I am a PhD student at Daily Activity Lab at the University of Texas at Austin. I am interested in leveraging wearable/mobile sensors and machine learning algorithms to analyze and model human signals. In particular, I study the (stress) signals from mother-infant pairs collected longitudinally through their daily interactions. I am supervised by Prof. Kaya de Barbaro and Prof. Edison Thomaz.
“In-the-wild” dataset and individual differences are two characteristics in my research. “In-the-wild” datasets are much noisier and harder to work with comparing to lab data, but they reflect and better model our real world. I intend to build models that can detail individual differences as in health-related applications, it is not enough to have a satisfactory mean accuracy. The model needs to be good with each data point.
I have worked with motion and audio sensors extensively and developed models for parent holding behaviors, parent affect classification and infant crying/fussing classification.
PhD in Electrical and Computer Engineering, 2023 (Expected)
The University of Texas at Austin
MSc in Computer Science, 2018
Gerogia Institute of Technology
BEng in Information Engineering, 2016
City Univeristy of Hong Kong
Physical contact is critical for children’s physical and emotional growth and well-being. Previous studies of physical contact are limited to relatively short periods of direct observation and self-report methods. These methods limit researchers’ understanding of the natural variation in physical contact across families, and its specific impacts on child development. In this study we develop a mobile sensing platform that can provide objective, unobtrusive, and continuous measurements of physical contact in naturalistic home interactions. Using commercially available motion detectors, our model reaches an accuracy of 0.870 (std: 0.059) for a second-by-second binary classification of holding. In addition, we detail five assessment scenarios applicable to the development of activity recognition models for social science research, where required accuracy may vary as a function of the intended use. Finally, we propose a grand vision for leveraging mobile sensors to access high-density markers of multiple determinants of early parent-child interactions, with implications for basic science and intervention.

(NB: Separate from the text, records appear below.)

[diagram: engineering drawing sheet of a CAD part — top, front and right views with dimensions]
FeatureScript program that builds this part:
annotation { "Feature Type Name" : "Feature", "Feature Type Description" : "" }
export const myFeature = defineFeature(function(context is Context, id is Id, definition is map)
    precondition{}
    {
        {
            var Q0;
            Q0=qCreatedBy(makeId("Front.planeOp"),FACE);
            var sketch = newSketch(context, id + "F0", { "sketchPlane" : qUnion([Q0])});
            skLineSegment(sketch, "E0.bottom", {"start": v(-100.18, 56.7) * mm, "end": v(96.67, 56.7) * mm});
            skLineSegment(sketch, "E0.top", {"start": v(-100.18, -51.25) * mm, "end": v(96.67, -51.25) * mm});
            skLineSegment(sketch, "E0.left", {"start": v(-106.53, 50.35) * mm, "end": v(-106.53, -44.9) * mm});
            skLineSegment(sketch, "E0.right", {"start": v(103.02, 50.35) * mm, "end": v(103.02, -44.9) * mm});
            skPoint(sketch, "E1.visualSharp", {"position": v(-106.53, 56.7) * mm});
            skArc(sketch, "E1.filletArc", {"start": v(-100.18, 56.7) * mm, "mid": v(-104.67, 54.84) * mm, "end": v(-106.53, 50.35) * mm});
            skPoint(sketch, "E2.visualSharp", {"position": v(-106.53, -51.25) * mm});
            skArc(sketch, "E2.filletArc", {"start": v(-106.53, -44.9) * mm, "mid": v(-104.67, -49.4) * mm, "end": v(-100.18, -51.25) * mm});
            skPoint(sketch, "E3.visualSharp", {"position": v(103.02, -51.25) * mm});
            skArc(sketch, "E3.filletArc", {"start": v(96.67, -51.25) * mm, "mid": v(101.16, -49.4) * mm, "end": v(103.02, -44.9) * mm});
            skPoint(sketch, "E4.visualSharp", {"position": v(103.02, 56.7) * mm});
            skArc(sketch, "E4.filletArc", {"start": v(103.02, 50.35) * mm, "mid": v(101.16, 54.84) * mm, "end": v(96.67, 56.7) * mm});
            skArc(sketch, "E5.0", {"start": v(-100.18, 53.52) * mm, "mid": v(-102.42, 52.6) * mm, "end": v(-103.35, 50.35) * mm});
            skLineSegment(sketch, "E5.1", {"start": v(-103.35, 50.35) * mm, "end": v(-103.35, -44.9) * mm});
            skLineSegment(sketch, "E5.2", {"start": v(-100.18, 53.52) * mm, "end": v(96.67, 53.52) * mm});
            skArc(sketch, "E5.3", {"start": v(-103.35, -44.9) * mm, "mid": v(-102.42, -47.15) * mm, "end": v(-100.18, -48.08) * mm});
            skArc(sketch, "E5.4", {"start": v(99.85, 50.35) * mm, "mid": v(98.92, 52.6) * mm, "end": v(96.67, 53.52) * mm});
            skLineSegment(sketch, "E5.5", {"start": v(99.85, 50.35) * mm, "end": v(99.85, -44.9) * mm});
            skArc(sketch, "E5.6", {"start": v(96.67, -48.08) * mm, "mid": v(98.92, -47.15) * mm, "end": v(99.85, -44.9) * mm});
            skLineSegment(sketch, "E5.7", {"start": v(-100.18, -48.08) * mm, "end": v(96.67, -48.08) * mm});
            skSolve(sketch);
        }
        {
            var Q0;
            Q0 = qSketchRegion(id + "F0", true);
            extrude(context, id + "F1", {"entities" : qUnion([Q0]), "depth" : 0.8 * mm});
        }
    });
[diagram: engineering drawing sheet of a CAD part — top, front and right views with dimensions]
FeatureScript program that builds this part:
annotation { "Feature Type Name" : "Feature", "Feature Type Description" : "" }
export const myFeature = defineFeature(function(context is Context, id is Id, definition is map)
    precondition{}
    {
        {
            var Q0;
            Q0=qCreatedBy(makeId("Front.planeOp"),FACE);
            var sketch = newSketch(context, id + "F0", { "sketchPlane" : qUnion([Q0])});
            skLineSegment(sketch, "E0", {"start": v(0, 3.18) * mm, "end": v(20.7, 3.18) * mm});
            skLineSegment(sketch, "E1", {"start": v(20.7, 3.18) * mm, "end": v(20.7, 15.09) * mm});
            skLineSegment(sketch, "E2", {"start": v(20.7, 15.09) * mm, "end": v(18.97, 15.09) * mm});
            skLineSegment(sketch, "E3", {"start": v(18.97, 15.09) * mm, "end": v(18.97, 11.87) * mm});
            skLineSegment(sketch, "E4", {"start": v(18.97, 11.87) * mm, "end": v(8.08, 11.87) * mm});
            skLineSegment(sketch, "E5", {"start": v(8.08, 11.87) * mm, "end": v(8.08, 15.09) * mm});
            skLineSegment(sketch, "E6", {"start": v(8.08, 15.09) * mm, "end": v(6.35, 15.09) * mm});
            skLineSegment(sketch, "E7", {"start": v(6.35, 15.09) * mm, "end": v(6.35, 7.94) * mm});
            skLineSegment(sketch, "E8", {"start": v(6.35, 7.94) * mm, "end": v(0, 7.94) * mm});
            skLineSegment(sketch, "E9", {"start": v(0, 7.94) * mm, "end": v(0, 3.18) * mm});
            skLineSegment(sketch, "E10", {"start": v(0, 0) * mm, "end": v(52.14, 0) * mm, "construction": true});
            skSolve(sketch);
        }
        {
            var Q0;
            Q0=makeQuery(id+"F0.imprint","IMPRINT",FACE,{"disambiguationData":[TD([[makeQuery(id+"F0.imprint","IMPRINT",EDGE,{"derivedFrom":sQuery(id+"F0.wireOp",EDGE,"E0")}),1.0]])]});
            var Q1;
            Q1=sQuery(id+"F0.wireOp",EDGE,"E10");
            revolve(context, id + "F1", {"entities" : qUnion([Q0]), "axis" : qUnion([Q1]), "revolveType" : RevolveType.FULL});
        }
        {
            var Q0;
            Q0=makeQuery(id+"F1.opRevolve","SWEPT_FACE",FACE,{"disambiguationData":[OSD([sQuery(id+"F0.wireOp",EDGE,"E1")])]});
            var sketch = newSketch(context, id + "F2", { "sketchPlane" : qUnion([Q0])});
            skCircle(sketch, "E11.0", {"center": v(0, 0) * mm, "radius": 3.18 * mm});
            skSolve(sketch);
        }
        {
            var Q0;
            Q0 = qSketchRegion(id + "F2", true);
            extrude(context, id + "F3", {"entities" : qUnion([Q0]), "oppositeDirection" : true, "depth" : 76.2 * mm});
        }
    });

This paper proposes an algorithm to perform privacy-preserving (PP) speaker recognition using Gaussian mixture models (GMM). We consider a scenario where the users have to enrol their voice biometric with the third-party service providers to access different services (i.e., banking). Once the enrolment is done, the users can authenticate themselves to the system using their voice instead of passwords. Since the voice is unique for individuals, storing the users’ voice features at the third-party server raises privacy concerns. Hence, in this paper we propose a novel technique using randomization to perform voice authentication, which allows users to enrol and authenticate their voice in the encrypted domain, hence privacy is preserved. To achieve this, we redesign the GMM to work on encrypted domain. The proposed algorithm is validated using the widely used TIMIT speech corpus. Experimental results demonstrate that the proposed PP algorithm does not degrade the performance compared to the non-PP method and achieve 96.16% true positive rate and 1.77% false positive rate. Demonstration on Android smartphone shows that the algorithm can be executed within two seconds with only 30% of CPU power.